Leftists can barely speak current english, so how would you expect them to understand anything the Founders said?


----------



## miketx (Jun 4, 2021)

BlackSand said:


> You should know what it means, it's not that hard to understand.


You're the one playing a word game, Nazi. To the shit pile with you where you belong.


----------



## BlackSand (Jun 4, 2021)

miketx said:


> BlackSand said:
> 
> 
> > You should know what it means, it's not that hard to understand.
> ...


.

What word game ... Feel free to expound.

What word did you disagree with?
What part of the example I gave was incorrect in your view?

Shit ... Even in the portion you quoted in your first response,
What exactly do you think was incorrect about the fact people having a problem understanding the Constitution
happens when their desires try to make it mean something it doesn't?

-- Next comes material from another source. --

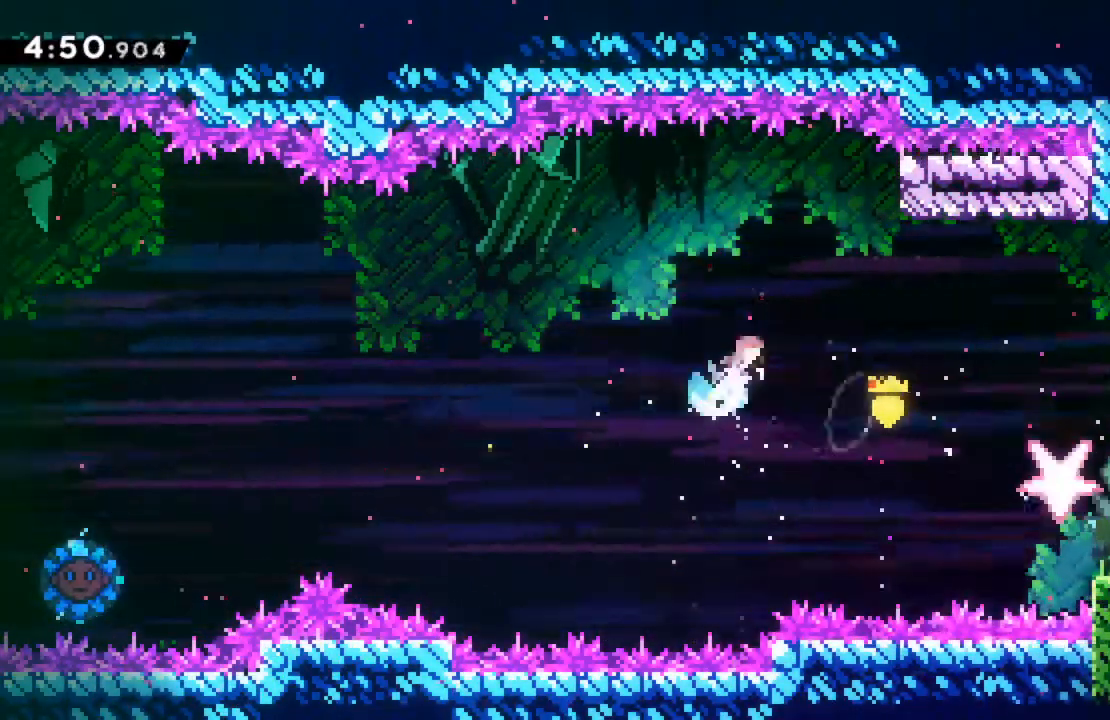
{"buttons": ["DPAD_RIGHT"], "left_stick": "center"}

I mean seriously, that's what the people trying to take your guns away are doing, you nit-wit ...  

.​


----------



## danielpalos (Jun 5, 2021)

BlackSand said:


> danielpalos said:
> 
> 
> > Well regulated must be prescribed by our federal Congress for the militia of the United States.
> ...


Subject only to the police power, the right of the individual citizen to keep and bear arms shall not be infringed.  (Illinois State Constitution)


----------



## danielpalos (Jun 5, 2021)

miketx said:


> danielpalos said:
> 
> 
> > miketx said:
> ...


Well regulated must be prescribed by our federal Congress for the militia of the United States.


----------



## BlackSand (Jun 5, 2021)

danielpalos said:


> Subject only to the police power, the right of the individual citizen to keep and bear arms shall not be infringed.  (Illinois State Constitution)


.

I am not going to sue the State of Illinois in court to protect their rights.

In the State where I live, we have a State Constitutional Amendment protecting our citizens rights to bear arms 
That avoided any language someone may want to argue about, and that was ratified by the People with a 75% margin.

.​


----------



## danielpalos (Jun 5, 2021)

BlackSand said:


> danielpalos said:
> 
> 
> > Subject only to the police power, the right of the individual citizen to keep and bear arms shall not be infringed.  (Illinois State Constitution)
> ...


Criminals of the People get infringed all the time. 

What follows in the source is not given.